Pre-commit hook (one-time setup)

The repo ships a pre-commit hook that blocks commits containing secrets, .env files, and sensitive credential formats. Wire it up once per clone:

git config core.hooksPath .githooks
chmod +x .githooks/pre-commit

After that, every git commit runs through the hook automatically. To allow a detected false positive, append # pragma: allowlist secret on the same line:

# This is a fake key used in tests, not a real one:
test_key = "sk-test123456789012345678901234567890"  # pragma: allowlist secret

What the hook blocks

Category Pattern / Rule
.env files Any .env, .env.local, .env.production, etc. — except .env.example
Key / cert files *.pem, *.key, *.p12, *.pfx, *.jks, *.keystore
OpenAI API key sk-[A-Za-z0-9_-]{20,}
Anthropic API key sk-ant-[A-Za-z0-9_-]{20,}
Google OAuth secret GOCSPX-[A-Za-z0-9_-]{20,}
Google API key AIza[0-9A-Za-z_-]{35}
AWS access key AKIA[0-9A-Z]{16}
Discord bot token M…{23}.…{6}.…{27} triple-segment
PEM private key -----BEGIN … PRIVATE KEY-----
Slack token xox[abprs]-…
GitHub PAT ghp_…{36}
Stripe live secret sk_live_…{24}

Threat model (current baseline)

PlumeAI is a single-tenant, self-hosted assistant. It is not designed for multi-tenant SaaS hosting. Its threat model focuses on:

  • Operator credentials at rest (provider keys, OAuth tokens, bot tokens) — encrypted AES-GCM with ENCRYPTION_KEY.
  • Session cookies — JWT HS256, HttpOnly, SameSite=Lax, Secure in non-dev.
  • SSRF — app/tools/base.py:assert_public_url blocks private/loopback/link-local before any user-controlled fetch.
  • OAuth CSRF — random state cookie verified on callback (Google integrations).

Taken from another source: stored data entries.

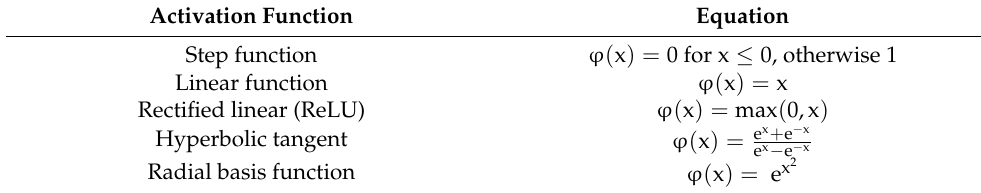
Figure 3 . Network Functioning. X i is the input parameter; wi is the weight; Σ is the transformation function, which can be the identity, b is the bias; and φ is the activation function. Table 1. Activation functions of the ANNs.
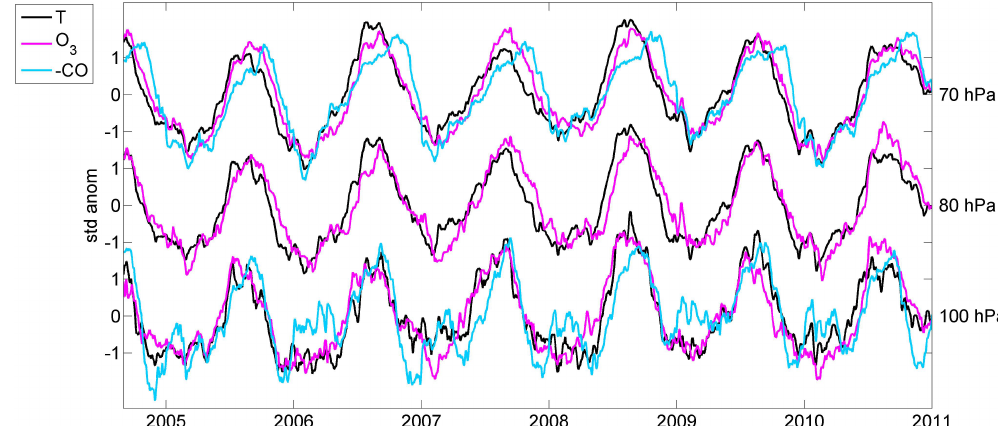
Fig. 1. Time series of standardized anomalies of daily temperatures from ERA-Interim and ozone and CO mixing ratio measurements from MLS averaged over 18 ◦ N–S at three pressure levels across the tropical tropopause (70, 80 and 100hPa from top to bottom; levels shown for MLS are 68, 83 and 100hPa). 3-days running means are applied to the daily series. CO concentrations are plotted on a reversed scale in order to highlight the common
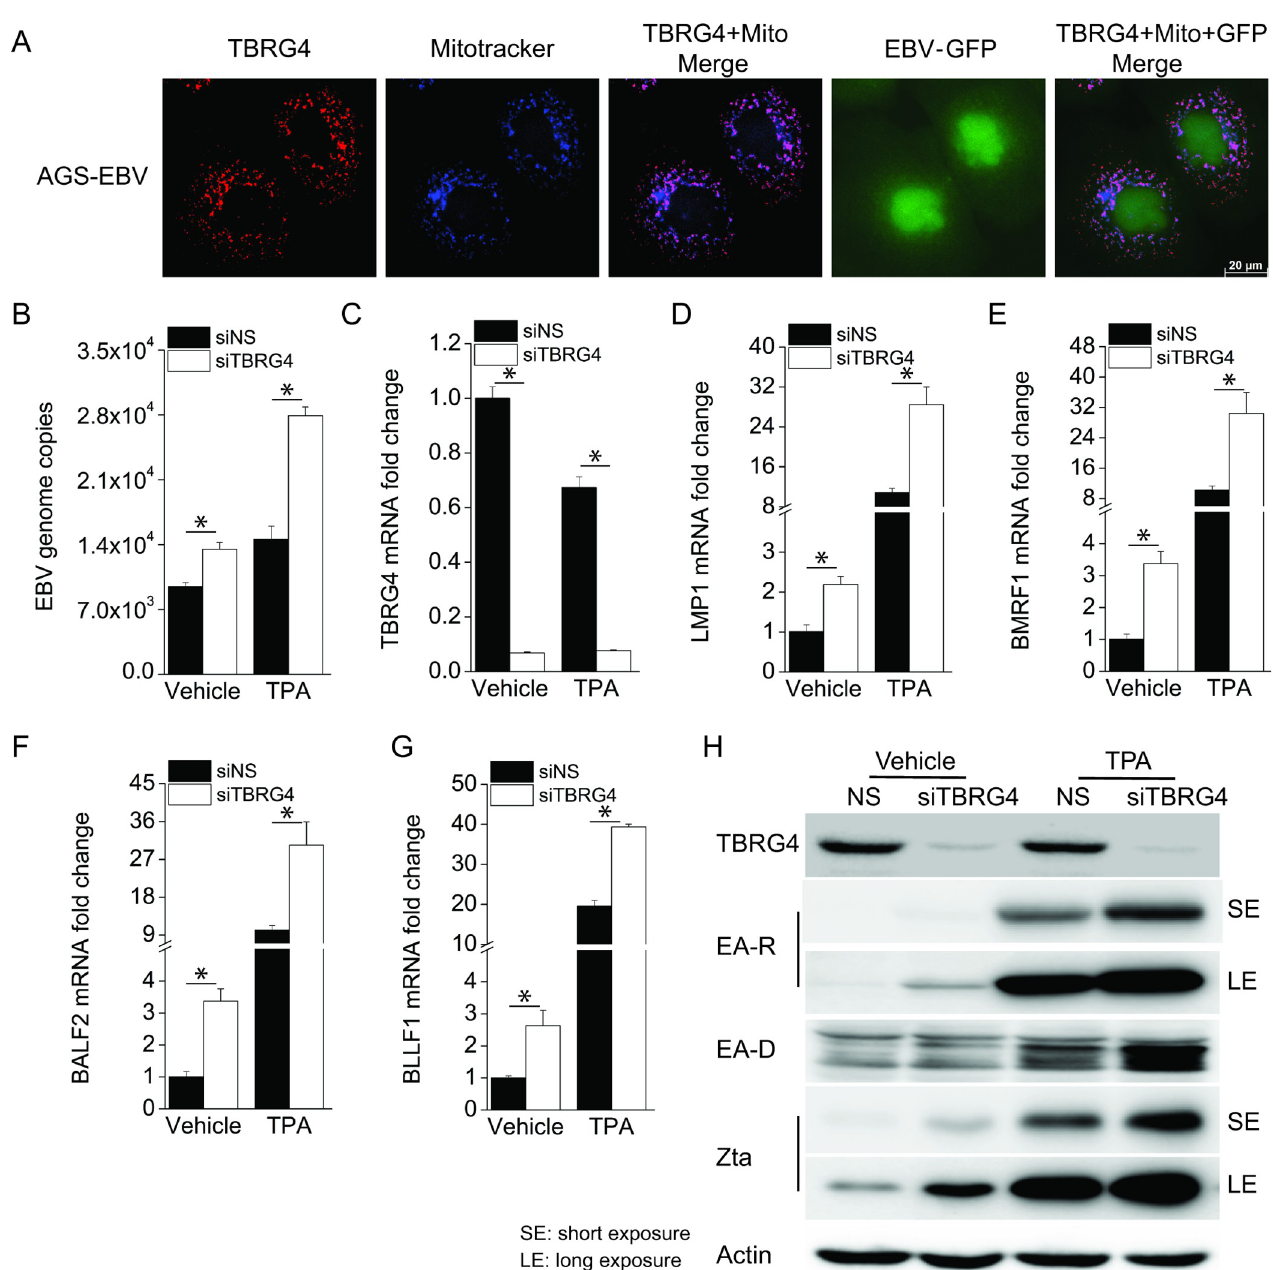
Fig 6. Knockdown of TBRG4 also induces EBV lytic reactivation. (A) AGS-EBV cells were treated with MitoTracker to visualize the mitochondria (blue), then fixed and stained with TBRG4 antibody (red). AGS-EBV cells contain a recombinant EBV constitutively expressing GFP (green). Images were taken using Leica DMi8. (B) AGS-EBV cells were transfected with control NS or TBRG4 siRNA for 48 h and then treated with TPA for 24 h. EBV genome copies were measured by real-time PCR in the supernatant from vehicle- and TPA-treated cells. (C-G) RNA was extracted from the AGS-EBV cells treated as in (B), and the knockdown efficiency of TBRG4 and the mRNA expression of EBV genes LMP1, BMRF1, BALF2, BLLF1 were measured by real-time PCR. (H) Cell lysates were harvested from the AGS-EBV cells treated as in (B), and western blots were performed with the indicated antibodies. The data shown are representative of three independent experiments. Data are presented as mean ± SD. � , P < 0.05 by student’s t-test.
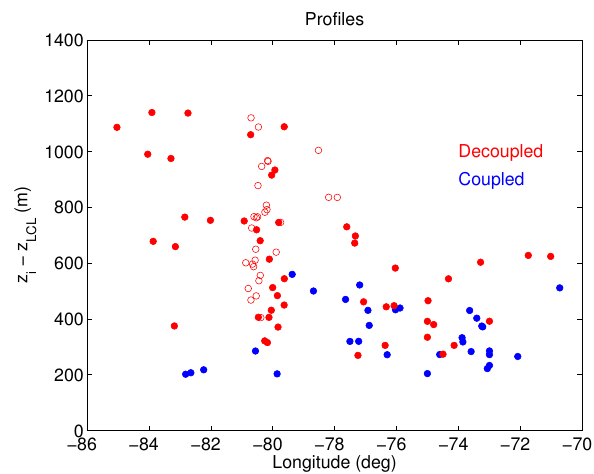
Fig. 8. Decoupling, mixed layer cloud thickness 1z M , and driz- zle by longitude for each subcloud leg. Blue (red) markers indicate well-mixed (decoupled) legs. Moderately drizzling legs are indi- cated by triangles, lightly drizzling legs by circles, and nondrizzling legs by squares. POC legs are indicated by hollow markers.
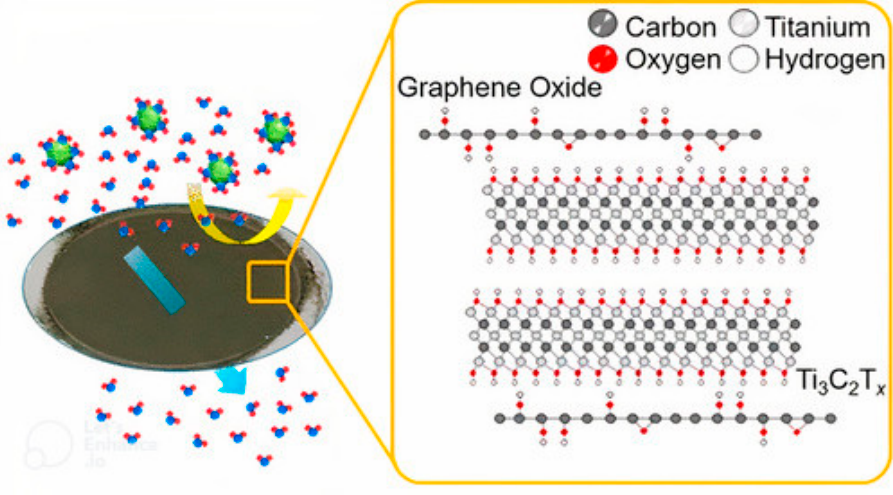
Figure 11. Structure of modified Ti 3 C 2 T x -based nanofiltration membranes [217]. A nano fi ltration membrane based on Ag nanoparticles and Ti 3 C 2 T x was reported by Pandy et al. [219]. Due to the role of Ti 3 C 2 T x as a reducing agent, Ag + ions are self-reduced, and Ag nanoparticles and nanopores form on the MXene surface, enhancing water move- ment. The membrane of Ag@MXene indicated increased permeances of 387.0, 354.0, and 345.0 LMH/bar for Rhodamine B, methyl green, and bovine serum albumin, respectively. There were rejection rates of approximately 93% for Rhodamine B, 92.32% for methyl green, and approximately 100% for BSA, which are similar to those of the Ti 3 C 2 T x neat membrane. Heterostructured Ti 3 C 2 T x MXene membranes with channels incorporating amalgamated CNTs studied by Dine et al. [202]. Due to the presence of CNTs, the fubri- cated membrane indicated 1270.0 LMH/bar water permeance, whereas a dead-end setup resulted in 97.3% and 100% rejection rates for rose bengal and crystal violet, respectively.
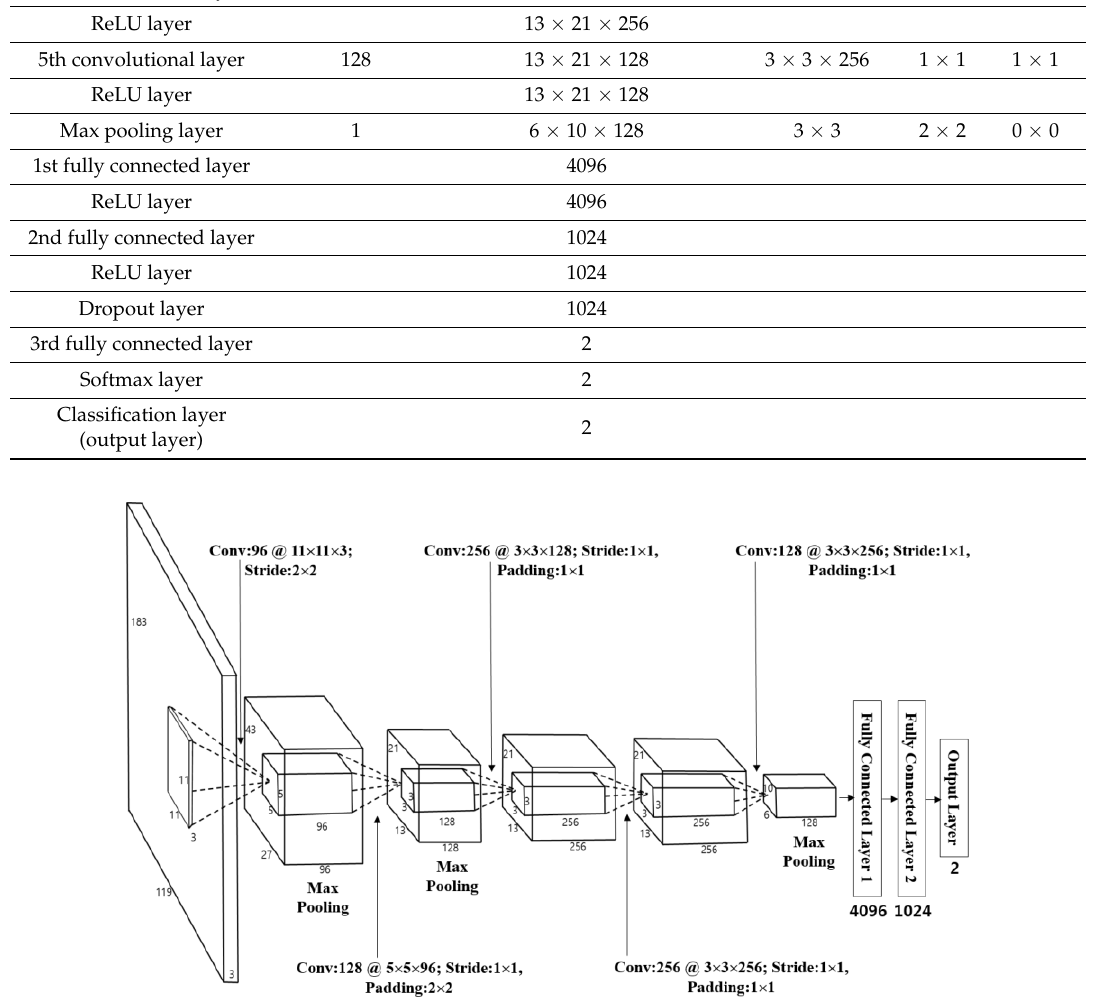
Figure 7. The CNN architecture.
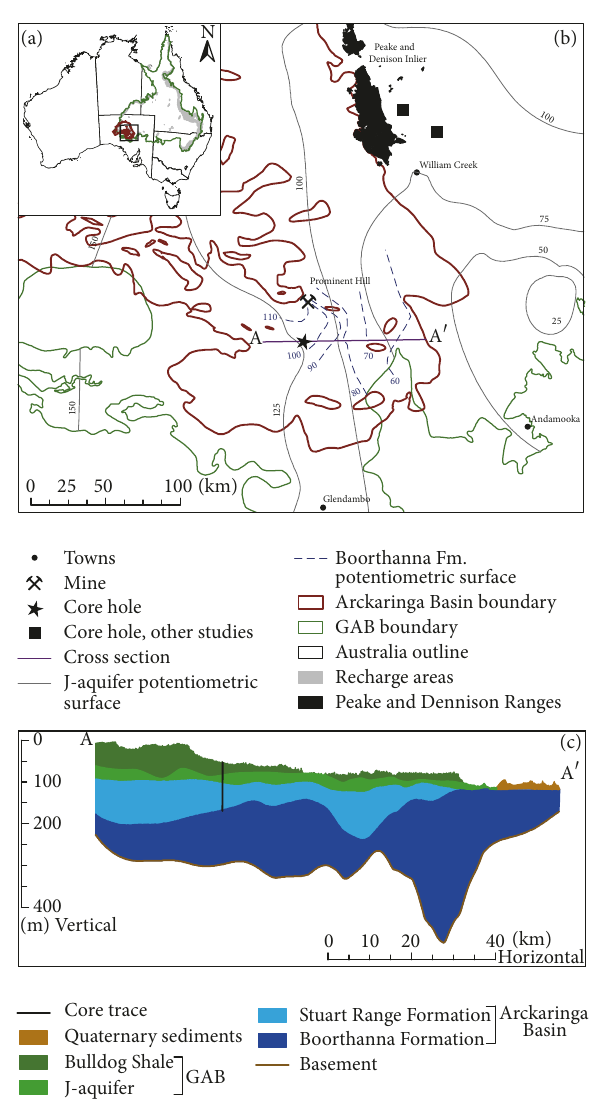
Figure 1: (a) Study location in the GAB and Arckaringa Basin in central Australia, also showing main recharge areas. (b) Location of core from this study as well as those from Gardner et al. [46] and Harrington et al. [24]. Groundwater potentiometric surfaces included with water level in m AHD. (c) Cross section showing stratigraphy and depth of the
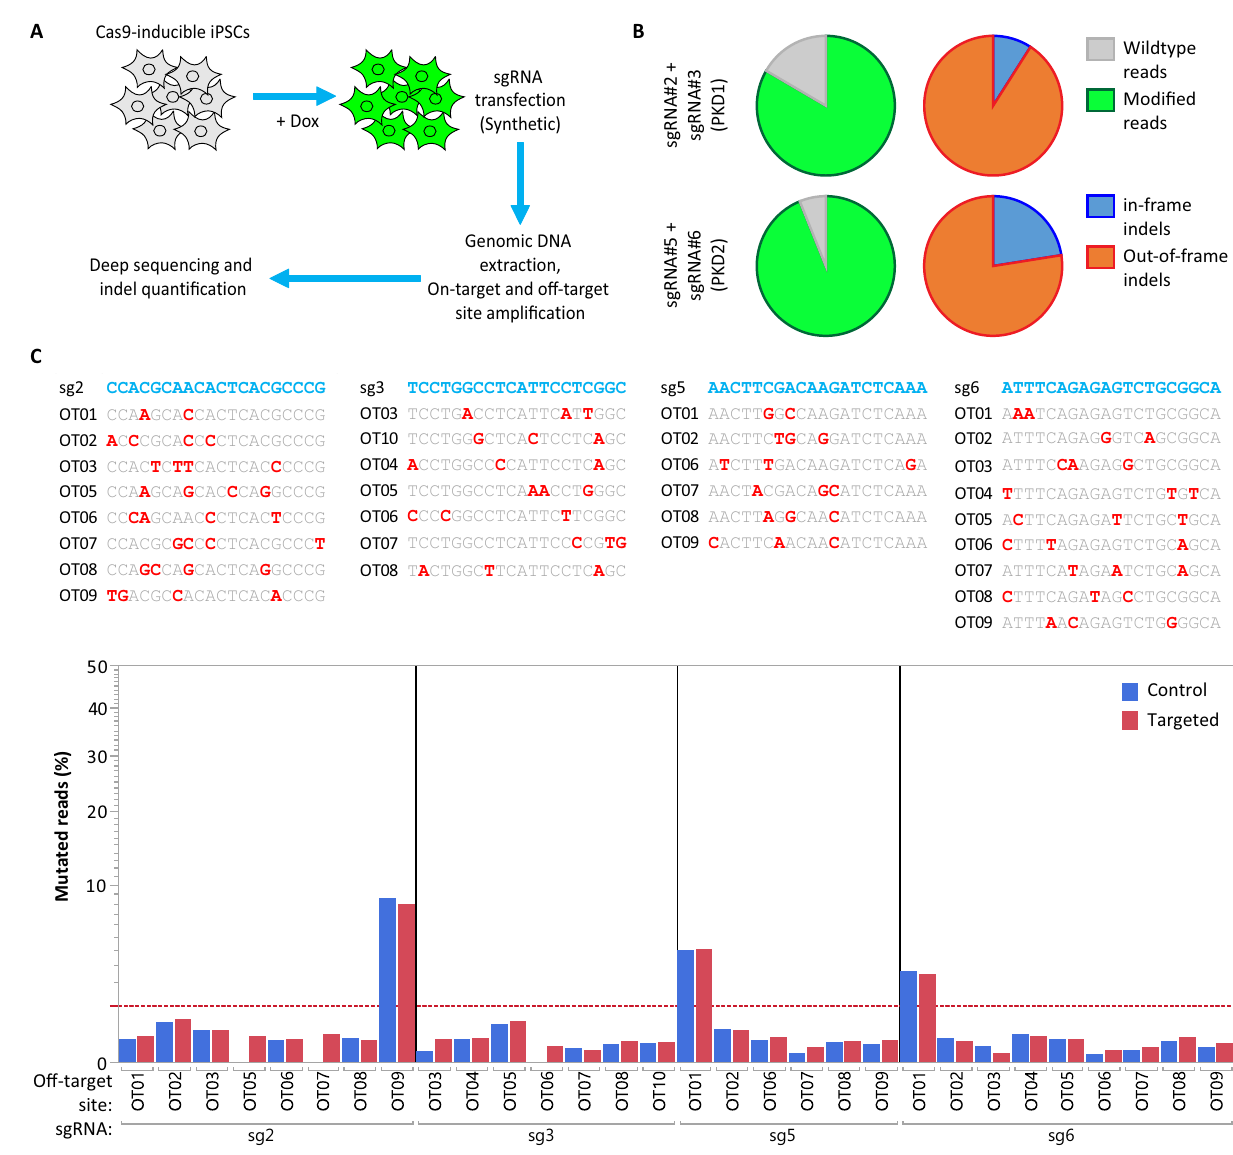
Figure 3. Paired-sgRNA strategy resulted in higher indel rate in hiPSCs. ( A ) Schematic outline of the experiment is shown. ( B ) The percentage of the modified reads for on-target loci were measured using deep targeted sequencing. ( C ) No Cas9 off-target activity was detected at the selected off-target sites. Samples were analyzed using deep targeted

Findings from the security audit (2026-06-04)

# Severity Area Finding Status
1 High Auth Admin password hashed with raw SHA-256 (no salt, no work factor). GPU brute-force is feasible on short passwords. Open — recommend migration to argon2/bcrypt. Mitigated in practice by AUTH_SECRET rotation + admin-only access.
2 Low Docker compose docker-compose.yml provides dev-safe fallbacks for AUTH_SECRET, ENCRYPTION_KEY, ADMIN_PASSWORD_HASH. Acceptable — documented in .env.example. Production deployments must override via .env.
3 Info Error handling Unhandled errors log full stack traces server-side but expose only a generic message + request_id to the client. OK
4 Info Cookies Session cookie uses HttpOnly=True, SameSite=Lax, Secure when APP_ENV != "dev". OK
5 Info SSRF All user-controlled URLs (web_fetch, http) pass through assert_public_url. OK
6 Info XSS Markdown rendered with react-markdown defaults — raw HTML disabled, no dangerouslySetInnerHTML. OK
7 Info CORS No CORSMiddleware configured — frontend served behind the same nginx, same-origin requests only. OK for the current architecture. Add strict CORS if exposing the API cross-origin.
8 Info OAuth Unified Google callback /api/tools/google/oauth/callback, random state cookie verified, redirect URI anchored on FRONTEND_URL. OK
9 Info Crypto AES-GCM 256-bit, 12-byte random IV, format binary-compatible with Node Web Crypto. OK
10 Info Secrets in repo No real secrets found in tracked files or git history. Only placeholders (GOCSPX-..., apps.googleusercontent.com as documentation). OK

Recommended next steps (out of scope of this PR)

  • Migrate admin password hashing from SHA-256 to argon2id via passlib[argon2]. Single function swap in app/auth.py:check_admin_password. Existing hashes become invalid → user re-sets password on first login.